What is a business model?
A business model is a conceptual tool used to describe a business system. This tool allows for a business to be diagrammed and discussed as an abstract entity. A business models include a description or illustration the core business functions and how the relate to the system that the business exists in. The process of creation of a business model requires basic systems thinking and the end result can be simple or complex. The modeler determines the degree of complexity. So, in a nutshell a business model is a tool.

The simplest business model would be the village merchant business model, which is Business A sells Product A to Customer A for a fee. It is the basic model that underlies most business concepts.

What is this utility of a business model?
A business model is primary a communications and planning tool that can be used to express complex tools in a compact and understandable form. When a business can be expressed in finite terms and reduced to its basic activities and relationship investor, stakeholders, managers, and, increasingly, governments can evaluate the merits of any given business.
Entrepreneurs should consider business models to be of the utmost importance because they will be accountable for the risks involved in any given business activity they participate in and should make every effort to understand what it is their business is supposed to be doing. This general sense of the functions and entities that make up the business system can then be communicated to employees and al members of the business team in order to keep the entire group focused on reaching the same goal.

Is there a specific process for creating a business model?
There has been an effort to introduce conventions into the practices of expressing a business model, but these efforts will benefit academics much more than the average individual, but there are a lot of people who need business models. A business mode can be expressed in using any method appropriate for the author of the model and the parties to which it needs to be communicated.

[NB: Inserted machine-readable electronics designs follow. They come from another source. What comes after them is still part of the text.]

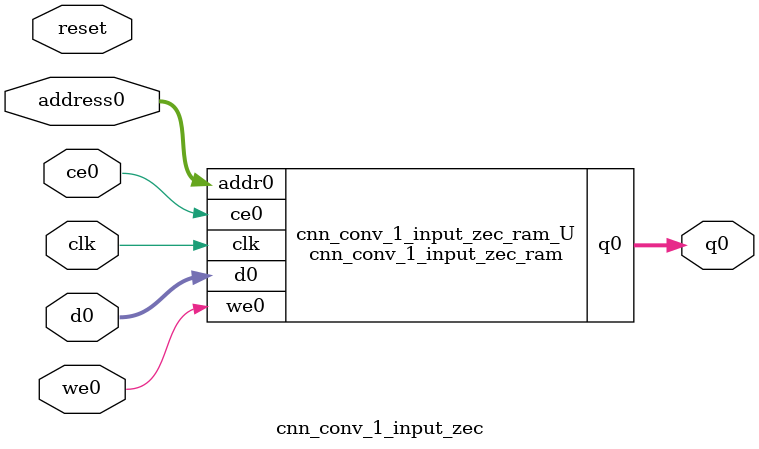
<source format=v>
`timescale 1 ns / 1 ps
module cnn_conv_1_input_zec_ram (addr0, ce0, d0, we0, q0,  clk);

parameter DWIDTH = 32;
parameter AWIDTH = 7;
parameter MEM_SIZE = 81;

input[AWIDTH-1:0] addr0;
input ce0;
input[DWIDTH-1:0] d0;
input we0;
output reg[DWIDTH-1:0] q0;
input clk;

(* ram_style = "block" *)reg [DWIDTH-1:0] ram[0:MEM_SIZE-1];




always @(posedge clk)  
begin 
    if (ce0) 
    begin
        if (we0) 
        begin 
            ram[addr0] <= d0; 
        end 
        q0 <= ram[addr0];
    end
end


endmodule

`timescale 1 ns / 1 ps
module cnn_conv_1_input_zec(
    reset,
    clk,
    address0,
    ce0,
    we0,
    d0,
    q0);

parameter DataWidth = 32'd32;
parameter AddressRange = 32'd81;
parameter AddressWidth = 32'd7;
input reset;
input clk;
input[AddressWidth - 1:0] address0;
input ce0;
input we0;
input[DataWidth - 1:0] d0;
output[DataWidth - 1:0] q0;



cnn_conv_1_input_zec_ram cnn_conv_1_input_zec_ram_U(
    .clk( clk ),
    .addr0( address0 ),
    .ce0( ce0 ),
    .we0( we0 ),
    .d0( d0 ),
    .q0( q0 ));

endmodule


</source>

Resources for understanding the significance of business models:
To understand business models, practice drawing system diagrams of how businesses you know work or talk to businesses owner and ask them to diagram their businesses for you. If you work in an office talk to a manger and ask them to diagram how your department works and how it relates the product or service your company provides. Business models have a lot to do with how you think about a business. As such, there are literally hundred of thousands of resources that you can consider.

Recommended readings:
In the 1990s, the big push for business process reengineering started as almost every major business realized that there were benefits to be gained by implementing new technologies into there business to effect radical change in business performance. I would recommend that anyone interested in an overview of business process reengineering to read Reengineering the Corporation - A Manifesto for Business Revolution by Michael Hammer and James Champy. This as an excellent overview of the subject by authors who claim to have invented the concept. Another book I would recommend is Process Innovation: Reengineering Work Through Information Technology by Thomas Davenport. These authors have been very influential on the subject and, after reading several books and a number of papers by each author you will find that many of their differences a primarily semantic. The major area where they are of a difference of opinion is about the rate at which the desired changes should be implemented.

Both books are highly educational reads, although, Hammer and Champy write in a more narrative style. I recommend reading about Business Process Reengineering (BPR) and Business Process Innovation (BPI), because these two activities are heavily dependent upon understanding a business model and both of these authors discuss in sufficient detail how to examine a business from a conceptual view and provide examples of how models have been utilized to transform businesses. These books are over a decade old, businesses still operate on the same basic principle with the primary differences being the technology that is employed to accomplish tasks in an economically beneficial manner.